Distinct population of CD4^lowlymphocytes shows the highest expression of CD25. (a) Division of the CD4⁺ lymphocyte population into three regions showing different CD4 and CD25 expression levels: R2, CD4^low CD25^high; R3, CD4⁺ CD25^{low/intermediate}; R4, CD4⁺ CD25^null based on CD25 expression and on distinction between the CD4⁺ and CD4^low T cells, as described in ref. . A representative dot plot revealing the existence of three subsets of CD4⁺ T cells. (b) The R2 region contains CD4^low T cells. The mean fluorescence of PE-Cy5-conjugated anti-CD4 is significantly lower in the R2 region compared with the R3 and R4 regions (n = 20, P < 0·001). Data are presented as means ± SD.

Figure 3

CD4^low T cells express perforin (a, upper right panel) and granzyme B (b, upper right panel). Granzyme-B-positive CD4^low T cells are CD25^high (c, upper right panel) and CD28^low (d, upper right panel) compared with lymphocytes with normal CD4 expression (upper left quadrants in all panels). Representative density plots for five experiments yielding similar results are shown.

Figure 4

CD4^low T cells do not express any natural killer (NK) or NKT markers. Peripheral blood mononuclear cells (PBMC) were stained with anti-CD4 PE-Cy5 antibody and antibodies against CD16⁺56, CD94, CD158b, CD161 and iNKT markers as described in the Materials and methods. (a) The only marker present on CD4⁺ T cells is CD161, but the CD161-positive CD4⁺ T cells (R3 in a, b) had significantly higher CD4 expression, than CD161-negative CD4⁺ T cells (R2 in a, b) (b, data are presented as means ± SD). CD4⁺ T cells including the CD4^low lymphocytes were negative for CD16⁺56 (c), CD94 (d), CD158b (e) and iNKT (f). Representative dot plots for 10 experiments yielding similar results are shown.

Figure 5

CD4^low T cells form conjugates with autologous activated peripheral blood mononuclear cells (PBMC) and kill them.
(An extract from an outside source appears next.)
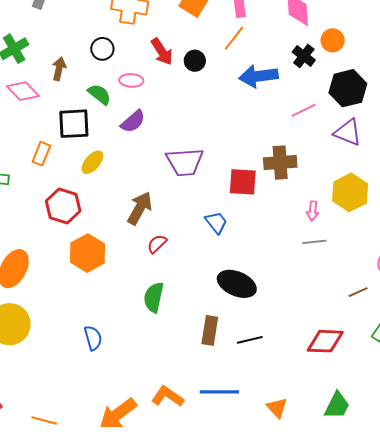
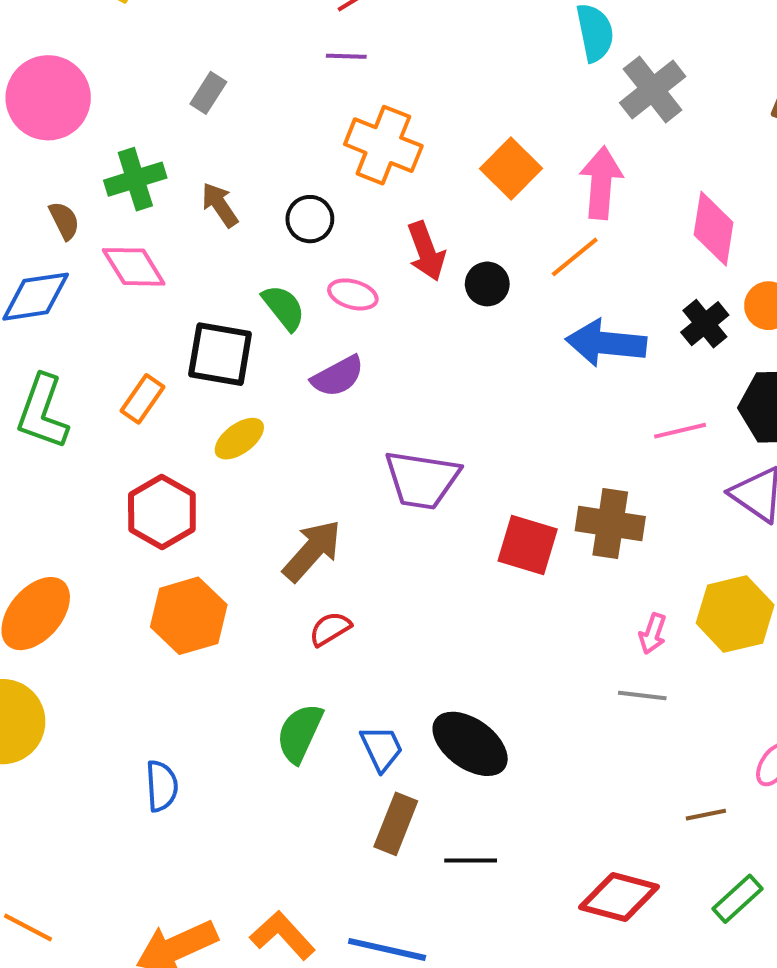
brown arrow: (59, 69) -> (220, 205), moved, turned -60
blue trapezoid: (216, 222) -> (382, 748), moved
Formation of conjugates (visualized in the region R4) was determined at 0 min (a), 30 min (b) and 120 min (c) and their proportion in the total CD4⁺ population is shown. The T cells forming conjugates have a significantly lower CD4 expression than the remaining CD4⁺ cells. (d) After 240 min of conjugate formation, the dead cells were detected with 7-AAD staining. The majority of CFSE-positive cells in conjugates in the region R4 were also 7-AAD positive, while only a few free CD4⁺ cells in the region R2 were also stained with 7-AAD (arrowhead). Representative figures for five experiments yielding similar results are shown.